Peristeri, Frantzidis e Andreou (2024) destacam que as dificuldades de compreensão leitora em pessoas com TEA estão frequentemente associadas a déficits em funções executivas, teoria da mente e coesão discursiva. As funções executivas como a memória de trabalho, o controle inibitório e a flexibilidade cognitiva são fundamentais para a integração de informações e a construção de significados ao longo do texto. A teoria da mente, por sua vez, refere-se à capacidade de compreender estados mentais, intenções e emoções de outras pessoas, aspecto essencial para interpretar narrativas e inferir sentidos implícitos. Já a coesão discursiva envolve o entendimento das relações lógicas entre ideias e a organização coerente da informação textual. A limitação em qualquer desses domínios compromete a compreensão global do texto e o uso funcional da leitura, exigindo abordagens pedagógicas que ultrapassem o modelo mecanicista da alfabetização, centrado apenas na decodificação de símbolos.
Nesse contexto, Beckerson et al. (2024) salientam a importância de metodologias cognitivas que estimulem a compreensão ativa e o raciocínio visual. A intervenção Visualizing and Verbalizing (V/V), desenvolvida para promover a criação de imagens mentais durante o ato de ler, revelou-se eficaz ao favorecer a integração entre a linguagem verbal e a representação imagética, permitindo que o leitor com TEA construa significados mais profundos e contextualizados.
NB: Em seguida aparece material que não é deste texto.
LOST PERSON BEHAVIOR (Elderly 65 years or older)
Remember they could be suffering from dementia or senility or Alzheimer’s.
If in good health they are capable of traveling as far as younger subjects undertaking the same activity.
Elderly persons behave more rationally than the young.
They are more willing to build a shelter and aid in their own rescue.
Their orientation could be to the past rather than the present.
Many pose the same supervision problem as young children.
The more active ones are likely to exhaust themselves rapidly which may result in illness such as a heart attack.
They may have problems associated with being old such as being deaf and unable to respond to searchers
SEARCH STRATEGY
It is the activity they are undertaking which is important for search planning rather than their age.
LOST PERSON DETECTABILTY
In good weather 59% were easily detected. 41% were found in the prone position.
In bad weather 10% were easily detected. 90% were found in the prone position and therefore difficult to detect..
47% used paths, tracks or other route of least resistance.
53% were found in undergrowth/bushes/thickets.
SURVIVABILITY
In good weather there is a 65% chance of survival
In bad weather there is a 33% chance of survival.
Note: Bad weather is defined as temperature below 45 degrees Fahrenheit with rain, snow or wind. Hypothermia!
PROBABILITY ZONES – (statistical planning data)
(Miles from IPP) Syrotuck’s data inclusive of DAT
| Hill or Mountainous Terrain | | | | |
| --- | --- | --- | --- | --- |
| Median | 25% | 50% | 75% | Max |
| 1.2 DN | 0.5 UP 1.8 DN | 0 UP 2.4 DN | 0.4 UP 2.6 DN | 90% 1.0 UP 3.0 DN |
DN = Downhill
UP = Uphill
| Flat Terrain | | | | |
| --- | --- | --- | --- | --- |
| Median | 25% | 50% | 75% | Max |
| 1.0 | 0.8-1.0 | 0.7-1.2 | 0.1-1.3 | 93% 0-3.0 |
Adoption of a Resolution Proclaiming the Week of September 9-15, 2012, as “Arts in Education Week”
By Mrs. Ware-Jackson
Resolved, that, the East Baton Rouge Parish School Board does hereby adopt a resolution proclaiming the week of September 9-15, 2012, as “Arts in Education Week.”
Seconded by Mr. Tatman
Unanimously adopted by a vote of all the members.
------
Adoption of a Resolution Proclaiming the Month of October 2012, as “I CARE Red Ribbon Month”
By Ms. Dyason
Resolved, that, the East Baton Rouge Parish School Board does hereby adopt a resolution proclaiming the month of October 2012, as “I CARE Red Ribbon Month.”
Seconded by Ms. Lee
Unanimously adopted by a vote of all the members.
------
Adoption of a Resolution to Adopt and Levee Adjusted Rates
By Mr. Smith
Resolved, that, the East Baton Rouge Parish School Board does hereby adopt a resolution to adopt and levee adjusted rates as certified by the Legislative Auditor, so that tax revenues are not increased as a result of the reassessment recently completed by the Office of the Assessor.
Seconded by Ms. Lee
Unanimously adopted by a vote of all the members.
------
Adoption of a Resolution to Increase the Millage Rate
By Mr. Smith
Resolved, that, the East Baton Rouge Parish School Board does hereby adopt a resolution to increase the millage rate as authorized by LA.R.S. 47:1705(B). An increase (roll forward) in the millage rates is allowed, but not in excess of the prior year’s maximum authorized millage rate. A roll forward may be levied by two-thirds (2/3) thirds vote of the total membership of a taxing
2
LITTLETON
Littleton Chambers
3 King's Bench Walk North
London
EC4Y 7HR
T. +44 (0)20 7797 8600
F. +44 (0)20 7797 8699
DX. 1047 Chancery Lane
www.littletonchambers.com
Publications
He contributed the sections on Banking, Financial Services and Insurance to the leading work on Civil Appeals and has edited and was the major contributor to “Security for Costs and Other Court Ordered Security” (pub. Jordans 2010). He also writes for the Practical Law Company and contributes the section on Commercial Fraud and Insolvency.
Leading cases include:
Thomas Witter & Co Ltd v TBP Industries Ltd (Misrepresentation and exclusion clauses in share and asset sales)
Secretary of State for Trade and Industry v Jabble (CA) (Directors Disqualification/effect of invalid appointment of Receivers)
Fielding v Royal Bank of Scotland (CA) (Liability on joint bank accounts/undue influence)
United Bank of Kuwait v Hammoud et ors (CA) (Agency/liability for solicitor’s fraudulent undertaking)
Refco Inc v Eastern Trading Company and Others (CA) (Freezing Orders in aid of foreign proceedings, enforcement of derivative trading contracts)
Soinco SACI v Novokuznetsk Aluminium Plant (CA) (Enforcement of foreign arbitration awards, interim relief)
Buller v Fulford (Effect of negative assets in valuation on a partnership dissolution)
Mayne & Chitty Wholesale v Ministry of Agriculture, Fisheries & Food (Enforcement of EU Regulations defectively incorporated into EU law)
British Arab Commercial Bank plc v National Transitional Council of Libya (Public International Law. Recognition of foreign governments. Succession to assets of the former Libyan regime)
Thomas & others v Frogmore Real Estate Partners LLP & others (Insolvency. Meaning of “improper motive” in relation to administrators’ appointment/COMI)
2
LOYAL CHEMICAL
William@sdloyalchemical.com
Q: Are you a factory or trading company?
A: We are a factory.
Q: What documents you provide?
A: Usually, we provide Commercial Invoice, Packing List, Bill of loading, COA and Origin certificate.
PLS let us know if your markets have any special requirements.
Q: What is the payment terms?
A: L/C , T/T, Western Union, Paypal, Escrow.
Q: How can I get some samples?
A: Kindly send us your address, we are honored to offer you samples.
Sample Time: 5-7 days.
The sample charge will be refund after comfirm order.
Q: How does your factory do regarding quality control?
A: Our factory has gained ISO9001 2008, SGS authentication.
Essa abordagem demonstra que a leitura, para além do reconhecimento de palavras, requer processos mentais complexos de simbolização e de atribuição de sentido, os quais podem ser potencializados por estratégias que mobilizam múltiplos canais sensoriais.
Além das dimensões cognitivas e linguísticas, os aspectos sensoriais e emocionais exercem papel determinante na aprendizagem de alunos com TEA. Conforme Bosa (2024), muitos desses estudantes apresentam hipersensibilidade ou hipossensibilidade a estímulos visuais, auditivos ou táteis que podem gerar sobrecarga sensorial e dificultar a concentração.
Associadas a isso, as dificuldades de atenção compartilhada, a rigidez comportamental e a necessidade de previsibilidade podem afetar a participação ativa em atividades de leitura e escrita. Nesses casos, o uso de estruturas visuais claras, rotinas previsíveis e recursos gráficos mediadores torna-se fundamental para reduzir a ansiedade e promover o engajamento, criando um ambiente de aprendizagem mais seguro e estimulante.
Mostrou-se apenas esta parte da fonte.